[What to do]
Copy out each line from the material where the word "במפה" is found.
** Entries shown follows **
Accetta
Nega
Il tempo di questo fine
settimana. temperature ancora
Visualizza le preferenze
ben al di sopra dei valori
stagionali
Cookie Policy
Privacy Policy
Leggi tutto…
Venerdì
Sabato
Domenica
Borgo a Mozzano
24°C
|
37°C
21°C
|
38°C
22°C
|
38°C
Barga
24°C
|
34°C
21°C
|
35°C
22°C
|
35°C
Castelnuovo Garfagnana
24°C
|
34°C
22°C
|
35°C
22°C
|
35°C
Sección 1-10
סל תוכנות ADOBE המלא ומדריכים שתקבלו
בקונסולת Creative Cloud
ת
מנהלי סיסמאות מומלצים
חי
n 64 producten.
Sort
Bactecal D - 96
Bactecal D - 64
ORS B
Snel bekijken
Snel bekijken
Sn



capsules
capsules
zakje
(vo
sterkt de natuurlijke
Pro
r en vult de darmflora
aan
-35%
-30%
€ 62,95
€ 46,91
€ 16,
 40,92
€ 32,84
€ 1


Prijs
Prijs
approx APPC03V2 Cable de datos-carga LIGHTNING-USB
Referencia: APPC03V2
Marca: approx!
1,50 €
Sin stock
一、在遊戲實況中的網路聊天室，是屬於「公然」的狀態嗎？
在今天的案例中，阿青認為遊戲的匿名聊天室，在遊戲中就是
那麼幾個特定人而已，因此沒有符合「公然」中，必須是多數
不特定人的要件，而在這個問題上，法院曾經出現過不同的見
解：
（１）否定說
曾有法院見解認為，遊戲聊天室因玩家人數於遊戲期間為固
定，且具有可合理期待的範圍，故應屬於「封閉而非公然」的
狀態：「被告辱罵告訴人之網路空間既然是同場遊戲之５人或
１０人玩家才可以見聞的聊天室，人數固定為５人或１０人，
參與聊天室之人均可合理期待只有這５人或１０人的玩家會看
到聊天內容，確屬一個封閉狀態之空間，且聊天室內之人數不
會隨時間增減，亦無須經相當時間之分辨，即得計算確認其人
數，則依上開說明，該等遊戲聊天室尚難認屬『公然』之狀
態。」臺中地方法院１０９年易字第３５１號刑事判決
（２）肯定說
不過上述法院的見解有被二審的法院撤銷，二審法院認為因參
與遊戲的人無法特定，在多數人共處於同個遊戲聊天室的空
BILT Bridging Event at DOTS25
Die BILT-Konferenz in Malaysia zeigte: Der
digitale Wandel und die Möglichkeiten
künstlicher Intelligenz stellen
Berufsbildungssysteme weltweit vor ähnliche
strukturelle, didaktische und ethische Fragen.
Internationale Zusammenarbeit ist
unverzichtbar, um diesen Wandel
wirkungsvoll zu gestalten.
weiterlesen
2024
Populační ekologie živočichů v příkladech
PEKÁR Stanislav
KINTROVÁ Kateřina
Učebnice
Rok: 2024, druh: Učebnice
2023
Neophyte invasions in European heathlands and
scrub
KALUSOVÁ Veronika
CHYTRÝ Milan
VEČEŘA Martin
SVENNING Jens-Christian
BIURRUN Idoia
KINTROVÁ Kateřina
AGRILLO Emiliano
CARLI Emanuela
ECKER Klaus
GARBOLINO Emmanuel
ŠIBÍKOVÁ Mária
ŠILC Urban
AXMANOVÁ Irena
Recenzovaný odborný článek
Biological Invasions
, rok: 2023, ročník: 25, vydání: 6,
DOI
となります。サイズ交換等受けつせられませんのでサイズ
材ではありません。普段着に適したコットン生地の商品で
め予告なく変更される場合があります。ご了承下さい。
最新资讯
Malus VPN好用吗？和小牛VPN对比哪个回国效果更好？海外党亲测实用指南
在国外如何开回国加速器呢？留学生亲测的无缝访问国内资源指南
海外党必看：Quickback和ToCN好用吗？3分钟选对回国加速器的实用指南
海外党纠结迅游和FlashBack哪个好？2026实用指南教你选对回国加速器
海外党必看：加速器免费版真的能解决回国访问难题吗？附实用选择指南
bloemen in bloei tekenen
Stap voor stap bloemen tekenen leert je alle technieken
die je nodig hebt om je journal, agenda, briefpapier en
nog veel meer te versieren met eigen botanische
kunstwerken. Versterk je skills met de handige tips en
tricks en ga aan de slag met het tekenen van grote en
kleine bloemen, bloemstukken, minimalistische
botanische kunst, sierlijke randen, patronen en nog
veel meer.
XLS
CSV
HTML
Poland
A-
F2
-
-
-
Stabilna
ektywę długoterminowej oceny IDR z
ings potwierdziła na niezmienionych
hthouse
** End of Entries shown **
** Entries shown follows **
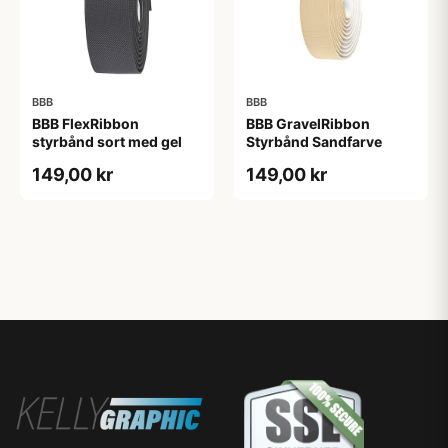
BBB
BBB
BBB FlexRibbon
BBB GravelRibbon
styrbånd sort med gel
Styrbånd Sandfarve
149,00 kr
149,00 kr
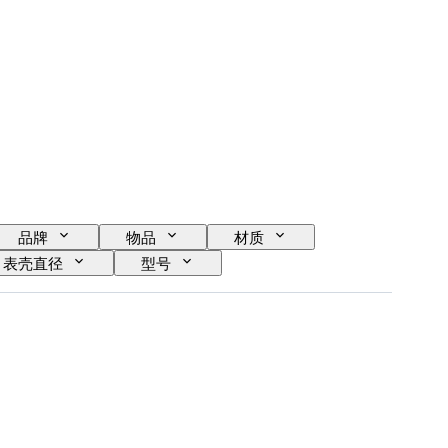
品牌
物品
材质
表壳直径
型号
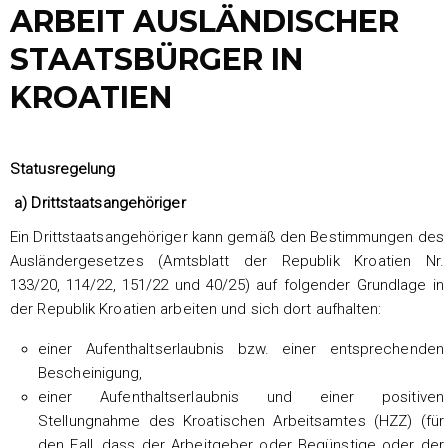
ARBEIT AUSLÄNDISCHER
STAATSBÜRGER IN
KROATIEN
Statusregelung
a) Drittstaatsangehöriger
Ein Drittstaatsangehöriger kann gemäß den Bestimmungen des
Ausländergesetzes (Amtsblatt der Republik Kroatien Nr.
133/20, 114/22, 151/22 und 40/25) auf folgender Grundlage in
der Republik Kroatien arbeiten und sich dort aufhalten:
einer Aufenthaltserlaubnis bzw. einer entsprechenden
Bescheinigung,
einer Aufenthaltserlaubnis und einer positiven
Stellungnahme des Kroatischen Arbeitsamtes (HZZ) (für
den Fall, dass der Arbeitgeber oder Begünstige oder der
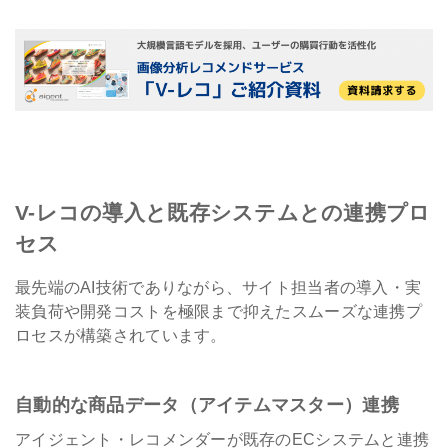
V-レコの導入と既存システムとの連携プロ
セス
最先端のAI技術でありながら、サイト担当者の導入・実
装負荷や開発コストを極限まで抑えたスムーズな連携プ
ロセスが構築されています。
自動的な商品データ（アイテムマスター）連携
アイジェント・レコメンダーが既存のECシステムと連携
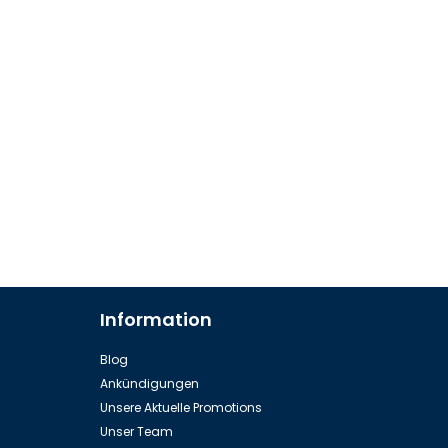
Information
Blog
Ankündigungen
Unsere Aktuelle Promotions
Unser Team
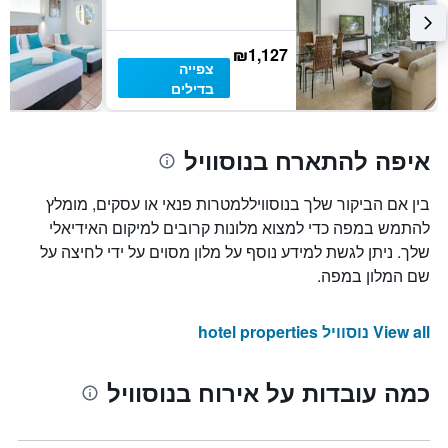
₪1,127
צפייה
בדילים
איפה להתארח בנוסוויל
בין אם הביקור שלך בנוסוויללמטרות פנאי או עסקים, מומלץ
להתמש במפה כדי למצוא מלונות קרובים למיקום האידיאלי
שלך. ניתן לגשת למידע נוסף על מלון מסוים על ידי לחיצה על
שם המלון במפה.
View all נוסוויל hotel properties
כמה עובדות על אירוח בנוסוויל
** End of Entries shown **
[Task result]
להתמש במפה כדי למצוא מלונות קרובים למיקום האידיאלי
שם המלון במפה.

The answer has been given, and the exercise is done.